The inner life of a given ethnical group comprises economic or property organisation, and social organisation properly so called (administration and politics). Ideas of morals, right, and justice depend much on the forms which these organisations have taken, as well as on usages and customs; and the latter in their turn are derived principally from family organisation and religious ideas.

The international life of peoples manifests itself in three different ways: either in hostile relations (war), in pacific neutral relations (commerce), or in sympathetic relations (exchange of ideas and feelings, feasts, congresses, etc.).

Inner Life of a People—Economic Organisation.The system by which property is held depends on the mode of production, for the distribution and consumption of wealth are in intimate relation with the mode of procuring it. Among savage hunters it is often necessary for several to combine to catch big game; thus Australians hunt the kangaroo in bands of several dozen individuals; the Eskimo gather quite a flotilla of kayaks for whale-fishing. The captured kangaroos, the whale brought to shore, are considered common property; each eats of the spoil according to his hunger. The territory of each tribe among the Australians and Red Indians is considered collective property; every one hunts on it in his own way, on condition that he does not encroach on the territory of neighbouring tribes. But in the midst of this common property certain objects used solely by the individual, his garments, his weapons, etc., are considered personal property, while the tent with its furniture, etc., belongs to the family; as the canoe which is used for whale fishing, holding five or six persons, belongs to these persons in common.

Thus in the same society three sorts of property, collective, family, and individual, may exist simultaneously side by side. What decides its category is the character of the labour expended, the mode of production. I have made a flint implement with my own hands, it is mine; with the assistance of my wife and children I have built the hut, it belongs to the family; I have hunted with the people of my tribe, the beasts slain belong to us all in common. The animals which I have killed by myself on the territory of the tribe are mine, and if by chance the animal wounded by me escapes and is killed by another, it belongs to both of us and the skin is his who gave the finishing stroke. For this reason each arrow bears the mark of its owner.

It is thus that matters are arranged among the Tunguses and North American Indians. Among the latter, rules have been strictly laid down in regard to bison-hunting from the point of view of individual property.[287]

But since the introduction of fire-arms, the balls bearing no distinctive marks, the slain bisons are divided equally; they are considered as common property. This example shows plainly how closely are related production and the system by which property is held. Common and private property do not lead among savages to monopoly, for the products of the chase cannot be kept for long without getting spoilt; so after having taken what he wants for himself, the hunter gives the remainder to his relatives, his family, or the tribe.
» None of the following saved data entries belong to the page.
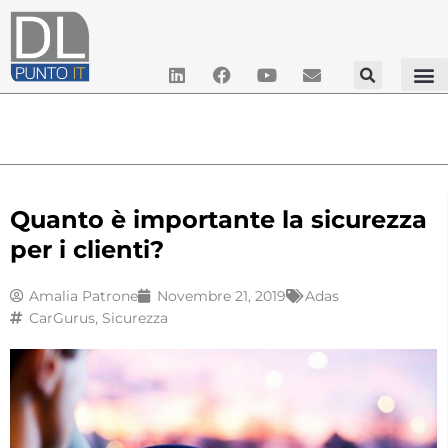
Quanto è importante la sicurezza
per i clienti?
Amalia Patrone
Novembre 21, 2019
Adas
CarGurus
,
Sicurezza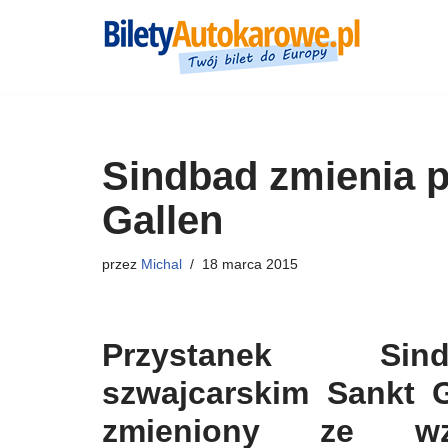
Przejdź
do
treści
Sindbad zmienia p
Gallen
przez
Michal
18 marca 2015
Przystanek S
szwajcarskim Sankt G
zmieniony ze w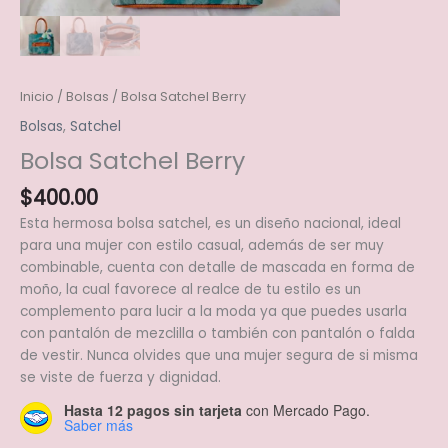
Inicio
/
Bolsas
/ Bolsa Satchel Berry
Bolsas
,
Satchel
Bolsa Satchel Berry
$
400.00
Esta hermosa bolsa satchel, es un diseño nacional, ideal
para una mujer con estilo casual, además de ser muy
combinable, cuenta con detalle de mascada en forma de
moño, la cual favorece al realce de tu estilo es un
complemento para lucir a la moda ya que puedes usarla
con pantalón de mezclilla o también con pantalón o falda
de vestir. Nunca olvides que una mujer segura de si misma
se viste de fuerza y dignidad.
Hasta 12 pagos sin tarjeta
con Mercado Pago.
Saber más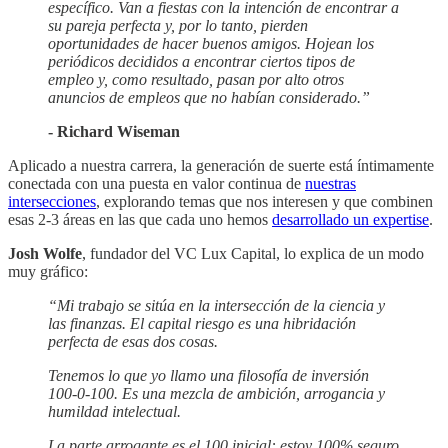
específico. Van a fiestas con la intención de encontrar a
su pareja perfecta y, por lo tanto, pierden
oportunidades de hacer buenos amigos. Hojean los
periódicos decididos a encontrar ciertos tipos de
empleo y, como resultado, pasan por alto otros
anuncios de empleos que no habían considerado.”
- Richard Wiseman
Aplicado a nuestra carrera, la generación de suerte está íntimamente
conectada con una puesta en valor continua de
nuestras
intersecciones
, explorando temas que nos interesen y que combinen
esas 2-3 áreas en las que cada uno hemos
desarrollado un expertise
.
Josh Wolfe
, fundador del VC Lux Capital, lo explica de un modo
muy gráfico:
“Mi trabajo se sitúa en la intersección de la ciencia y
las finanzas. El capital riesgo es una hibridación
perfecta de esas dos cosas.
Tenemos lo que yo llamo una filosofía de inversión
100-0-100. Es una mezcla de ambición, arrogancia y
humildad intelectual.
La parte arrogante es el 100 inicial: estoy 100% seguro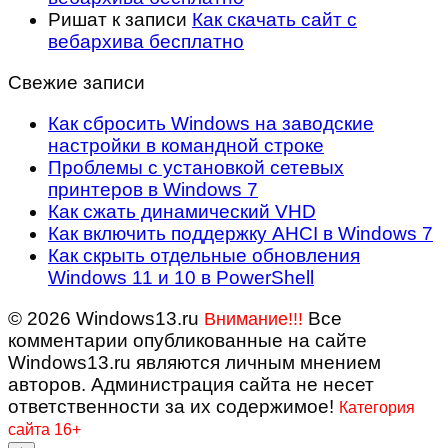
Ришат
к записи
Как скачать сайт с
вебархива бесплатно
Свежие записи
Как сбросить Windows на заводские
настройки в командной строке
Проблемы с установкой сетевых
принтеров в Windows 7
Как сжать динамический VHD
Как включить поддержку AHCI в Windows 7
Как скрыть отдельные обновления
Windows 11 и 10 в PowerShell
© 2026 Windows13.ru
Все
Внимание!!!
комментарии опубликованные на сайте
Windows13.ru являются личным мнением
авторов. Администрация сайта не несет
ответственности за их содержимое!
Категория
сайта 16+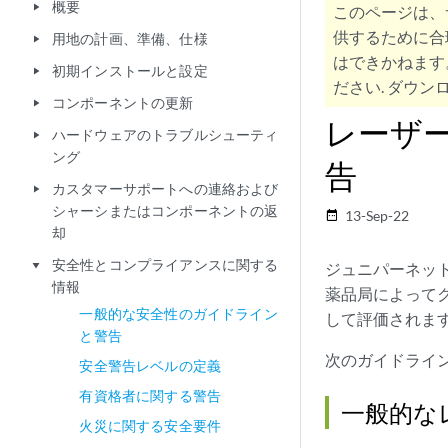
概要
play_arrow
このページは、
供するために合
用地の計画、準備、仕様
play_arrow
はできかねます
初期インストールと設定
play_arrow
ださい. ダウンロ
コンポーネントの更新
play_arrow
レーザ
ハードウェアのトラブルシューティ
play_arrow
ング
告
カスタマーサポートへの連絡および
play_arrow
シャーシまたはコンポーネントの返
13-Sep-22
date_range
却
安全性とコンプライアンスに関する
play_arrow
ジュニパーネッ
情報
薬品局によってク
一般的な安全性のガイドライン
して評価されま
と警告
次のガイドライ
安全警告レベルの定義
有資格者に関する警告
一般的な
火災に関する安全要件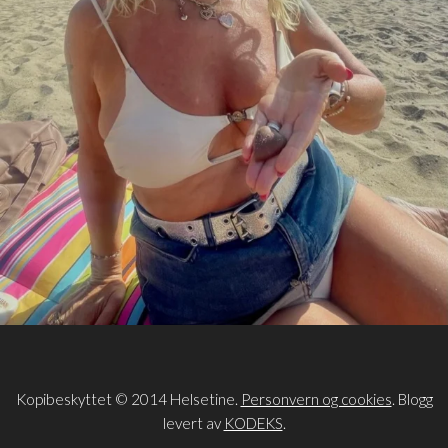
Kopibeskyttet © 2014 Helsetine.
Personvern og cookies
. Blogg
levert av
KODEKS
.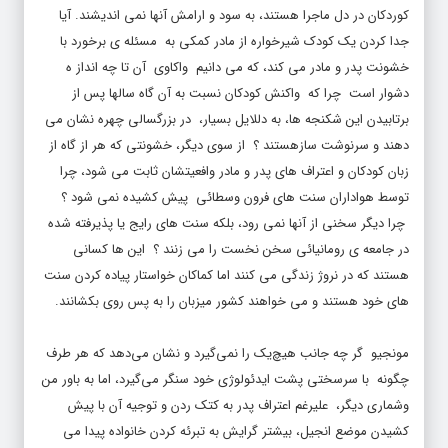
کوردکان در دل ماجرا هستند، به سود و ارامش آنها نمی اندیشند. آیا
جدا کردن یک کودک شیرخواره از مادر کمکی به مسئله ی برخورد با
خشونت پدر و مادر می کند، که می دانیم واکاوی آن تا چه انداز ه
دشوار است چرا که واکنش کودکان نسبت به آن گاه سالها پس از
برتابیدن این شکنجه ها، به دللایل بسیار، در بزرگسالی چهره نشان می
دهند و سرنوشت سازهستند ؟ از سوی دیگر، خشونتی که هر از گاه از
زبان کودکان و اعتراف های پدر و مادر وافعیتشان ثابت می شود، چرا
توسط هواداران سنت های فرون وسطائی پیش کشیده نمی شود ؟
چرا دیگر سخنی از آنها نمی رود، بلکه سنت های رایج یا پذیرفته شده
در جامعه ی رومانیائی سخن نخست را می زنند ؟ این ها کسانی
هستند که در نروژ زندگی می کنند اما کماکان خواستار پیاده کردن سنت
های خود هستند و می خواهند کشور میزبان را به پس روی بکشانند.
مونجیو گر چه جانب هیچ‌یک را نمی‌گیرد و نشان می‌دهد که هر طرف
چگونه با سرسختی پشت ایدئولوژی خود سنگر می‌گیرد، اما به باور من
وشماری دیگر، علیرغم اعتراف پدر به کتک ردن و توجیه آن با پیش
کشیدن موضع انجیل، بیشتر گرایش به تبرئه کردن خانواده پیدا می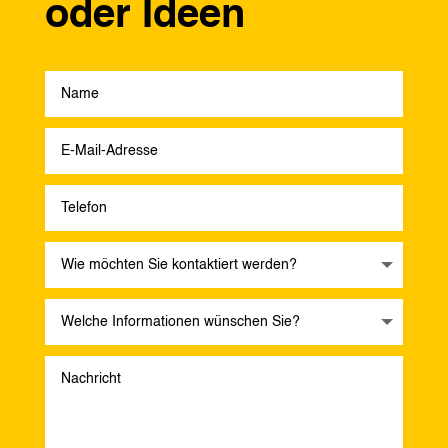
oder Ideen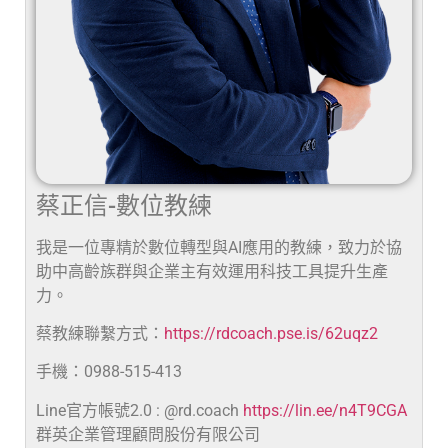
蔡正信-數位教練
我是一位專精於數位轉型與AI應用的教練，致力於協
助中高齡族群與企業主有效運用科技工具提升生產
力。
蔡教練聯繫方式：
https://rdcoach.pse.is/62uqz2
手機：0988-515-413
Line官方帳號2.0 : @rd.coach
https://lin.ee/n4T9CGA
群英企業管理顧問股份有限公司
It is this which partly explains the carelessness of savages and the absence among them of the spirit of thrift and thought for the future.

Family Property.—With the introduction of agriculture, most of the objects of personal property become family property; the transformation frequently coincides with the appearance of the patriarchal form of family life; the land still remains for some time common property, but soon it likewise becomes family property. The members of the same family group enjoy in common the products of the soil, which common labour has fertilised. This mode of property existed in Russia before the sixteenth century, that is to say, before the establishment of the communal ownership of the soil still in vogue to-day. It is found in England from the thirteenth to the fourteenth century (Seebohm), and in certain parts of France (in the Nivernais, according to the statement of Guy Coquille) in the form of “porçonneries” having “pot and fire” in common, working in the same fields and accumulating their savings in the same box.[288] With the growth of population, this family joint-ownership developed into an agricultural commune, the true “village community” of English authors, with the alienation of holdings and the admission of strangers into its midst, with periodic distributions of the various strips of land. The best type of this kind of community is the Russian “mir.” In India it is met with side by side with the family commune among the Dravidian and Aryan peoples, and in Western Europe numerous traces of it are found.[289] But these are only traces and survivals, for communal property has been destroyed here as in the Mussulman world, often by means of force, with the establishment of the feudal system, which gave birth to the different modes of land tenure which we find to-day. In Russia and in India the dissolution of the communal system is still taking place under our eyes, but from intrinsically different causes, especially the rapid increase of population and diminution of the size of holdings.

Social Organisation.—The constitution of society is modelled on that of property. In the simplest cases the family organisation is at the same time the social organisation. Under the régime of group marriage, and even after its partial replacement by individual marriage, tribes are divided into a certain number of clans, each of which, with the majority of peoples, has its totem. The totem is a class of material objects (never an isolated object, thus differing from the fetish) for which uncivilised man professes a superstitious veneration, believing in a sort of mysterious connection between himself and each representative of the class of objects. Most frequently the totem is some species of animal or vegetable which the members of the clan regard as their ancestor, and also as the patron and protector of the whole clan. The Iroquoian legends relate circumstantially how the tortoise, their totem and ancestor, got rid of its shell and gradually developed into man. The totem is represented on different objects belonging to the clan. Our blazons and armorial bearings are derived from the totem, as well as marks of ownership. The totemistic divisions are independent of the territorial divisions of the tribe; the connection is, rather, a moral one. The inhabitants of a territorial district may belong to several clans, and, on the other hand, the members of one and the same “totem” may inhabit places distant from each other.

Nearly always the totem is subject to taboo[290] (page [252]). The social organisation of clans and “phratries” (groups of clans of which the members are intermarriable) joined to totemism is widespread among North American Indians, Australians, Melanesians of the Solomon Islands, the Tshi-speaking tribes of the Gold Coast, etc. It exists side by side with other social organisations among the Kirghis, the Kevsurs of the Caucasus (Kovalewsky), the Mandingoes (Binger), etc. Under this primitive régime there are no permanent chiefs, but intermittent councils, formed of the “old men” in each clan. If several clans are united into a tribe, an elective chief sometimes appears, but always invested with only a temporary and very limited power.

Family Organisation.—With the change from the hunting to the agricultural mode of life, with the establishment of affiliation by blood and the patriarchal family, with the constitution of family ownership, the social organisation is also transformed. All the members of the family gathered under the same roof (often in the literal sense of the word; for example, among the Indonesians and the Pueblo Indians) constitute the social unit. Such is the origin of the commune in China and Japan, of the “fine” in Ireland, etc. The chief of the race, the living “ancestor,” becomes the chief of the society, and his power tends to become hereditary.[291]